**ABOUT THIS EXERCISE**
Apart from the pictures, every entry should be reproduced exactly.

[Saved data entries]
----------

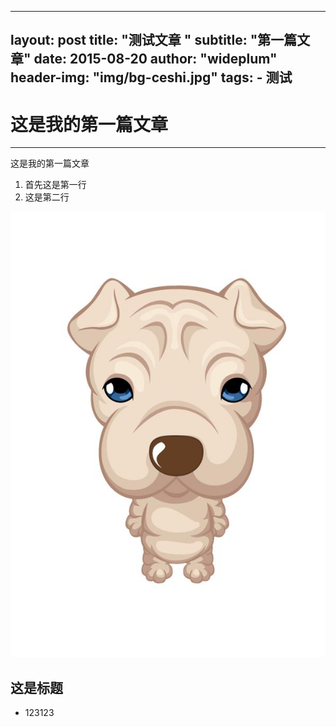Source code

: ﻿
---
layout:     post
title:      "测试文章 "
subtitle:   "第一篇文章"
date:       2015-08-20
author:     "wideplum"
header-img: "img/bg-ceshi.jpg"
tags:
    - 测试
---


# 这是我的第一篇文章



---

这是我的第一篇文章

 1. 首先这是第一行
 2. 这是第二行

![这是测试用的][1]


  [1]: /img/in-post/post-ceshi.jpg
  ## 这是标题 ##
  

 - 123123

----------

**EXERCISE ANSWER**
Source code

: ﻿
---
layout:     post
title:      "测试文章 "
subtitle:   "第一篇文章"
date:       2015-08-20
author:     "wideplum"
header-img: "img/bg-ceshi.jpg"
tags:
    - 测试
---


# 这是我的第一篇文章



---

这是我的第一篇文章

 1. 首先这是第一行
 2. 这是第二行

![这是测试用的][1]


  [1]: /img/in-post/post-ceshi.jpg
  ## 这是标题 ##
  

 - 123123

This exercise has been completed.